A writer on both Meet the Parents and its sequel, Meet the Fockers, director and co-writer John Hamburg is already well versed in the comic possibilities of that excruciating first encounter between potential in-laws and prospective son-in-law. Here he approaches the uproarious culture clash between the strait-laced Fleming family from Michigan and their daughter’s tattooed hipster tech billionaire boyfriend, Laird (James Franco) with a relish that shows in a wealth of perceptive sight gags, and a whiplash comic timing that only flags at the end of the final act.
Ned Fleming (Bryan Cranston), the well-loved boss of a printing company in Grand Rapids, is celebrating his 55th birthday when a Skype call from his Stanford student daughter Stephanie (Zoey Deutch) reveals a little more about her life than he had bargained for. Specifically, it reveals a secret boyfriend, and, mortifyingly for the buttoned-up Flemings, it reveals his naked buttocks, cavorting around her dorm room. Ned, his wife, Barb (Megan Mullally, excellent), and son, Scotty (Griffin Gluck), decide to spend Christmas in California in order to meet the new man in Stephanie’s life.
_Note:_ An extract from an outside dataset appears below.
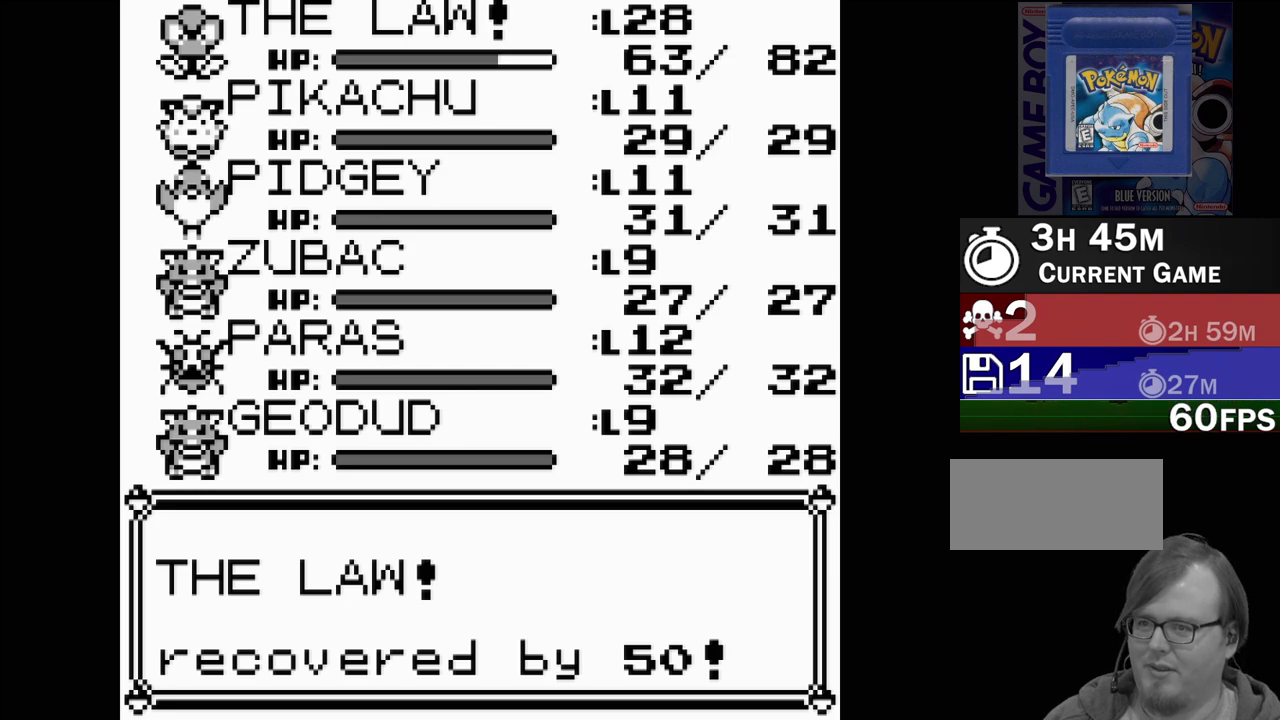
{"buttons": [], "events": []}
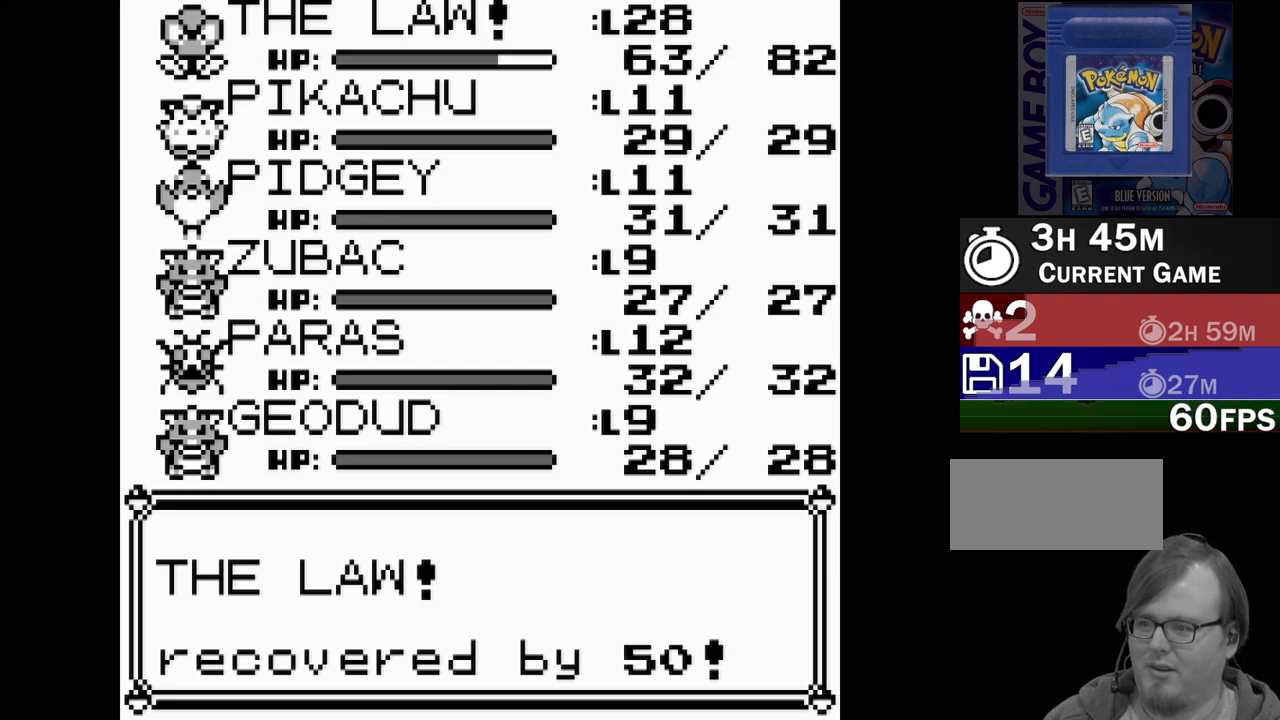
{"buttons": [], "events": [[33, "A", "down"], [200, "A", "up"]]}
Franco is a riot as Ned’s worst nightmare: part unfiltered id, part priapic puppy, he’s given to the kind of huggy, over-sharing intimacy that fills a small-town, meat-and-potatoes man like Ned with visceral horror. Even worse for the proud but struggling proprietor of a printing company is the fact that Laird’s slick hi-tech house is “paper free”. And yes, that includes the bathroom. An extended scene in which Laird’s estate manager and self-defence trainer Gustav (Keegan-Michael Key) fixes a malfunctioning automatic toilet is mortifyingly funny.
It works as well as it does for two reasons. First, the details of Laird’s tech-funded play pad are brilliantly observed. Few things have made me giggle so much in a cinema this year as Laird’s absurd art collection. Second, although Ned and Laird are at odds, neither is portrayed as a monster. They are both inherently decent men, just positioned at opposite ends of a very broad spectrum.
And if the film drags a little at the end, it’s perhaps because the film-makers were enjoying the company of these characters as much as the audience undoubtedly will.